After David Warner was named player of the series after Australia’s 2-0 win over South Africa on the strength of one good innings, you never can tell which way these awards are going to go with too much confidence.
And so it turned out to be with the judges deciding they couldn’t split Ashwin or Jadeja.
Australian opener Usman Khawaja was the leading run-scorer for the series with 333 at 47.57, with those numbers coming under the toughest of circumstances which have reduced some of the best batters on the planet to mere mortals.
The veteran opener, who missed the chance to add to his tally on the final day of the fourth Test due to a leg injury suffered while fielding on the boundary, was the only player to have passed 50 three times who went on to make a century.
More than half of his series tally came from his 180 on the only batter-friendly pitch in Ahmedabad – if he had scored slightly more in the first three Tests, he would have been the odds-on favourite to win player of the series.
Ashwin was the leading wicket-taker with 25 wickets at 17.28, striking at every 39.9 deliveries.

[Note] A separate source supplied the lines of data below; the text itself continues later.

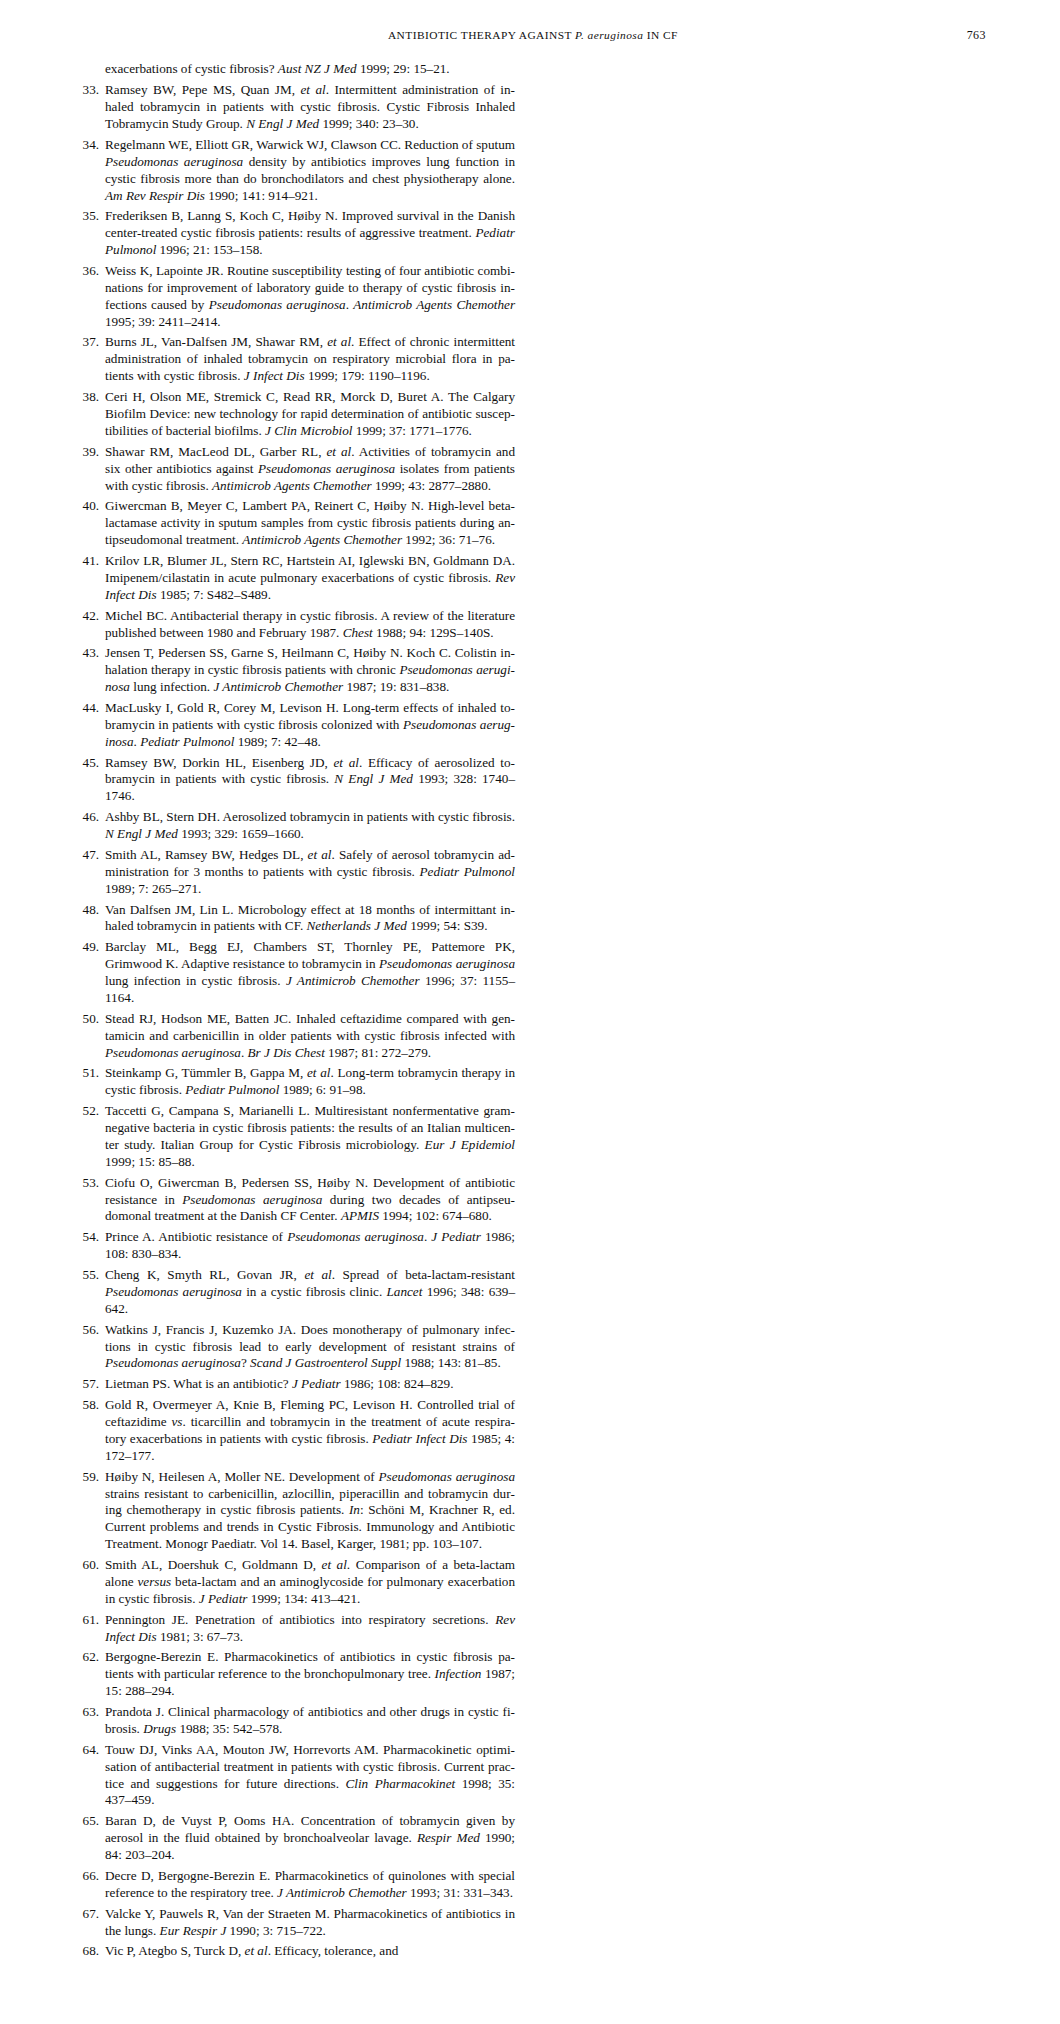Antibiotic therapy against P. aeruginosa in CF
763
exacerbations of cystic fibrosis? Aust NZ J Med 1999; 29: 15–21.
33. Ramsey BW, Pepe MS, Quan JM, et al. Intermittent administration of inhaled tobramycin in patients with cystic fibrosis. Cystic Fibrosis Inhaled Tobramycin Study Group. N Engl J Med 1999; 340: 23–30.
34. Regelmann WE, Elliott GR, Warwick WJ, Clawson CC. Reduction of sputum Pseudomonas aeruginosa density by antibiotics improves lung function in cystic fibrosis more than do bronchodilators and chest physiotherapy alone. Am Rev Respir Dis 1990; 141: 914–921.
35. Frederiksen B, Lanng S, Koch C, Høiby N. Improved survival in the Danish center-treated cystic fibrosis patients: results of aggressive treatment. Pediatr Pulmonol 1996; 21: 153–158.
36. Weiss K, Lapointe JR. Routine susceptibility testing of four antibiotic combinations for improvement of laboratory guide to therapy of cystic fibrosis infections caused by Pseudomonas aeruginosa. Antimicrob Agents Chemother 1995; 39: 2411–2414.
37. Burns JL, Van-Dalfsen JM, Shawar RM, et al. Effect of chronic intermittent administration of inhaled tobramycin on respiratory microbial flora in patients with cystic fibrosis. J Infect Dis 1999; 179: 1190–1196.
38. Ceri H, Olson ME, Stremick C, Read RR, Morck D, Buret A. The Calgary Biofilm Device: new technology for rapid determination of antibiotic susceptibilities of bacterial biofilms. J Clin Microbiol 1999; 37: 1771–1776.
39. Shawar RM, MacLeod DL, Garber RL, et al. Activities of tobramycin and six other antibiotics against Pseudomonas aeruginosa isolates from patients with cystic fibrosis. Antimicrob Agents Chemother 1999; 43: 2877–2880.
40. Giwercman B, Meyer C, Lambert PA, Reinert C, Høiby N. High-level betalactamase activity in sputum samples from cystic fibrosis patients during antipseudomonal treatment. Antimicrob Agents Chemother 1992; 36: 71–76.
41. Krilov LR, Blumer JL, Stern RC, Hartstein AI, Iglewski BN, Goldmann DA. Imipenem/cilastatin in acute pulmonary exacerbations of cystic fibrosis. Rev Infect Dis 1985; 7: S482–S489.
42. Michel BC. Antibacterial therapy in cystic fibrosis. A review of the literature published between 1980 and February 1987. Chest 1988; 94: 129S–140S.
43. Jensen T, Pedersen SS, Garne S, Heilmann C, Høiby N. Koch C. Colistin inhalation therapy in cystic fibrosis patients with chronic Pseudomonas aeruginosa lung infection. J Antimicrob Chemother 1987; 19: 831–838.
44. MacLusky I, Gold R, Corey M, Levison H. Long-term effects of inhaled tobramycin in patients with cystic fibrosis colonized with Pseudomonas aeruginosa. Pediatr Pulmonol 1989; 7: 42–48.
45. Ramsey BW, Dorkin HL, Eisenberg JD, et al. Efficacy of aerosolized tobramycin in patients with cystic fibrosis. N Engl J Med 1993; 328: 1740–1746.
46. Ashby BL, Stern DH. Aerosolized tobramycin in patients with cystic fibrosis. N Engl J Med 1993; 329: 1659–1660.
47. Smith AL, Ramsey BW, Hedges DL, et al. Safely of aerosol tobramycin administration for 3 months to patients with cystic fibrosis. Pediatr Pulmonol 1989; 7: 265–271.
48. Van Dalfsen JM, Lin L. Microbology effect at 18 months of intermittant inhaled tobramycin in patients with CF. Netherlands J Med 1999; 54: S39.
49. Barclay ML, Begg EJ, Chambers ST, Thornley PE, Pattemore PK, Grimwood K. Adaptive resistance to tobramycin in Pseudomonas aeruginosa lung infection in cystic fibrosis. J Antimicrob Chemother 1996; 37: 1155–1164.
50. Stead RJ, Hodson ME, Batten JC. Inhaled ceftazidime compared with gentamicin and carbenicillin in older patients with cystic fibrosis infected with Pseudomonas aeruginosa. Br J Dis Chest 1987; 81: 272–279.
51. Steinkamp G, Tümmler B, Gappa M, et al. Long-term tobramycin therapy in cystic fibrosis. Pediatr Pulmonol 1989; 6: 91–98.
52. Taccetti G, Campana S, Marianelli L. Multiresistant nonfermentative gram-negative bacteria in cystic fibrosis patients: the results of an Italian multicenter study. Italian Group for Cystic Fibrosis microbiology. Eur J Epidemiol 1999; 15: 85–88.
53. Ciofu O, Giwercman B, Pedersen SS, Høiby N. Development of antibiotic resistance in Pseudomonas aeruginosa during two decades of antipseudomonal treatment at the Danish CF Center. APMIS 1994; 102: 674–680.
54. Prince A. Antibiotic resistance of Pseudomonas aeruginosa. J Pediatr 1986; 108: 830–834.
55. Cheng K, Smyth RL, Govan JR, et al. Spread of beta-lactam-resistant Pseudomonas aeruginosa in a cystic fibrosis clinic. Lancet 1996; 348: 639–642.
56. Watkins J, Francis J, Kuzemko JA. Does monotherapy of pulmonary infections in cystic fibrosis lead to early development of resistant strains of Pseudomonas aeruginosa? Scand J Gastroenterol Suppl 1988; 143: 81–85.
57. Lietman PS. What is an antibiotic? J Pediatr 1986; 108: 824–829.
58. Gold R, Overmeyer A, Knie B, Fleming PC, Levison H. Controlled trial of ceftazidime vs. ticarcillin and tobramycin in the treatment of acute respiratory exacerbations in patients with cystic fibrosis. Pediatr Infect Dis 1985; 4: 172–177.
59. Høiby N, Heilesen A, Moller NE. Development of Pseudomonas aeruginosa strains resistant to carbenicillin, azlocillin, piperacillin and tobramycin during chemotherapy in cystic fibrosis patients. In: Schöni M, Krachner R, ed. Current problems and trends in Cystic Fibrosis. Immunology and Antibiotic Treatment. Monogr Paediatr. Vol 14. Basel, Karger, 1981; pp. 103–107.
60. Smith AL, Doershuk C, Goldmann D, et al. Comparison of a beta-lactam alone versus beta-lactam and an aminoglycoside for pulmonary exacerbation in cystic fibrosis. J Pediatr 1999; 134: 413–421.
61. Pennington JE. Penetration of antibiotics into respiratory secretions. Rev Infect Dis 1981; 3: 67–73.
62. Bergogne-Berezin E. Pharmacokinetics of antibiotics in cystic fibrosis patients with particular reference to the bronchopulmonary tree. Infection 1987; 15: 288–294.
63. Prandota J. Clinical pharmacology of antibiotics and other drugs in cystic fibrosis. Drugs 1988; 35: 542–578.
64. Touw DJ, Vinks AA, Mouton JW, Horrevorts AM. Pharmacokinetic optimisation of antibacterial treatment in patients with cystic fibrosis. Current practice and suggestions for future directions. Clin Pharmacokinet 1998; 35: 437–459.
65. Baran D, de Vuyst P, Ooms HA. Concentration of tobramycin given by aerosol in the fluid obtained by bronchoalveolar lavage. Respir Med 1990; 84: 203–204.
66. Decre D, Bergogne-Berezin E. Pharmacokinetics of quinolones with special reference to the respiratory tree. J Antimicrob Chemother 1993; 31: 331–343.
67. Valcke Y, Pauwels R, Van der Straeten M. Pharmacokinetics of antibiotics in the lungs. Eur Respir J 1990; 3: 715–722.
68. Vic P, Ategbo S, Turck D, et al. Efficacy, tolerance, and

Jadeja bagged 22 at 18.86, with a strike rate of 43.9 and they both made decent contributions with the bat to stymie the Australian attack.
Australian off spinner Nathan Lyon also toiled hard for 22 scalps, adjusting his tactics after the first Test, averaging 22.56 and working hard for a wicket every 51.7 balls, including his 65-over marathon stint in the first innings of the final Test.

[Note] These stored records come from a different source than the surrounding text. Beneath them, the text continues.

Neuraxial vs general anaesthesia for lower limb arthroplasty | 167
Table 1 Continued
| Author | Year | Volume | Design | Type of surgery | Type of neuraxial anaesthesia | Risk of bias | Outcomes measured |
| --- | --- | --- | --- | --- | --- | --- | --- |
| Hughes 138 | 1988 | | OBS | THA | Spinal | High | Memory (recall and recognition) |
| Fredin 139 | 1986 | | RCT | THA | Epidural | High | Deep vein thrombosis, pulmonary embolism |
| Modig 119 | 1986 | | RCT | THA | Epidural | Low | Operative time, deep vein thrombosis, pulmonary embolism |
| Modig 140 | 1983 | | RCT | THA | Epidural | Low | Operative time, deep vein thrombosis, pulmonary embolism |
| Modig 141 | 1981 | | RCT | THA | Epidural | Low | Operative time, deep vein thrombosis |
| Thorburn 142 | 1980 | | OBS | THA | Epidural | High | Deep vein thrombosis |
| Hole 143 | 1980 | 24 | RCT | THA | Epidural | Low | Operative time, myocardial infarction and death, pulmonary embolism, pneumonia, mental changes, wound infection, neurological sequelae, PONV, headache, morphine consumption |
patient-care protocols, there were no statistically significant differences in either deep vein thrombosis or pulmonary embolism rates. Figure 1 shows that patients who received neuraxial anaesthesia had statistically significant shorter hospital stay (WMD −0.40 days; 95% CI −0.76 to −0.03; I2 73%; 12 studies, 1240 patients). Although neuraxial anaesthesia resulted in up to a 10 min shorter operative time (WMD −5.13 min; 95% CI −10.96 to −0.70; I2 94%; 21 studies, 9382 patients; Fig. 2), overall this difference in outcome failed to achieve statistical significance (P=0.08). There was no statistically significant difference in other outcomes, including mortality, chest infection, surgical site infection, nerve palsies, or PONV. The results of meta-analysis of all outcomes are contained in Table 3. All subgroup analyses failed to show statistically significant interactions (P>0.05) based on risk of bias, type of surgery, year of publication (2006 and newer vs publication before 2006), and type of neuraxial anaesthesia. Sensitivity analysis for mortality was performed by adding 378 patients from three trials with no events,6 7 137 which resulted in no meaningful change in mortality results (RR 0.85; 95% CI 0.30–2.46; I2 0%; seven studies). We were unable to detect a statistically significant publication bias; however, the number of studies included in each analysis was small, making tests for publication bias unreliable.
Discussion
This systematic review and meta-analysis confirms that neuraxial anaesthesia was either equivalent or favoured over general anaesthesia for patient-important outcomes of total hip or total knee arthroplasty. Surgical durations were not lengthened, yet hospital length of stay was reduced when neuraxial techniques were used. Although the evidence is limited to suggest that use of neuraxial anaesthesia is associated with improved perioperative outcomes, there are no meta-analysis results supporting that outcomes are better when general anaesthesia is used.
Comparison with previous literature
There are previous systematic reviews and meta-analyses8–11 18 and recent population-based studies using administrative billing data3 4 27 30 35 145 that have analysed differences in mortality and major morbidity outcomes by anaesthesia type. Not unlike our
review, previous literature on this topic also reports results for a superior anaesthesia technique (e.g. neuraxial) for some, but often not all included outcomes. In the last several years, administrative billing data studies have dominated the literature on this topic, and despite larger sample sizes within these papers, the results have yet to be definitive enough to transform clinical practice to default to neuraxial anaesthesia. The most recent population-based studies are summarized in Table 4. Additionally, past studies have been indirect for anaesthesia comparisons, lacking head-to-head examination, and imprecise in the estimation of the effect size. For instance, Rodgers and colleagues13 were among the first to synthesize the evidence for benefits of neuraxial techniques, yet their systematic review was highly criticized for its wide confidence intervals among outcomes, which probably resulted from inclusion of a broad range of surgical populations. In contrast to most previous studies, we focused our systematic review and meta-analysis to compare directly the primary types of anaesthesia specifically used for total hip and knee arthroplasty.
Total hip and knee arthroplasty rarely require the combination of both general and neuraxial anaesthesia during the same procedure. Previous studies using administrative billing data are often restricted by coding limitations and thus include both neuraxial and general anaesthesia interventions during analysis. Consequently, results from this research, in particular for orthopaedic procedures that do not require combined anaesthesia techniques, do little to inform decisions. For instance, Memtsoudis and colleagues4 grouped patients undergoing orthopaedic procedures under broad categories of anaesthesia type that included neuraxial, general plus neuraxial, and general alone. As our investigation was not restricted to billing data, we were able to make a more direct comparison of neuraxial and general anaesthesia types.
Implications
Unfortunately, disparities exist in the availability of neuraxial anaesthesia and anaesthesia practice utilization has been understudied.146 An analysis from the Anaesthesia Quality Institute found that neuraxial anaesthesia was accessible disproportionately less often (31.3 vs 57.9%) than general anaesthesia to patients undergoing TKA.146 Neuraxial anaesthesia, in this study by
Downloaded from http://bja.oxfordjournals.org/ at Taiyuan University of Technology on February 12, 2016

Apart from Khawaja, it was Patel who was the only other player to raise the willow for a half-century three times, topping out at 84, to be the third-highest scorer with 264 at 88.
However, he only managed three wickets in four Tests, averaging 62, in his primary role.
Kuhnemann joins exclusive club of opening No.11s
Matt Kuhnemann may have played as an opener in the second innings but he was still treated like a tailender.
He was out for six early on the final day, given out LBW to Ravichandran Ashwin after he had fulfilled his nightwatchman role the previous evening.
The Queenslander asked Travis Head whether he should send the decision up to the third umpire but after the briefest of chats, kept walking to the Ahmedabad pavilion, not wanting to dare waste one of Australia’s three reviews.
Replays showed Ashwin’s arm ball from around the wicket would have missed the leg stump altogether.
Kuhnemann became the sixth player in Test history to open the batting and come in at No.11 in the same game.
In modern times, fellow left-arm spinner Jack Leach did likewise playing for England against Ireland in 2019 when used as an opening nightwatchman while South Africa skipper Graeme Smith went from the top of the order to the bottom in Sydney when he unsuccessfully tried to hold out for a draw with a broken hand a decade earlier.
English keeper Harry Butt was the first to complete the unlikely double on debut in South Africa in 1896 and Pakistani fast bowler Azeem Hafeez also did it in his first Test against India in 1983.
The other member of the top and tails club was New Zealand seamer Danny Morrison, who went out to hit the winning runs against India in 1990 when the Black Caps were chasing a target of just two runs to clinch victory in Christchurch.
He and fellow tailender Martin Snedden went out to bat and hit a single each to seal the 10-wicket win.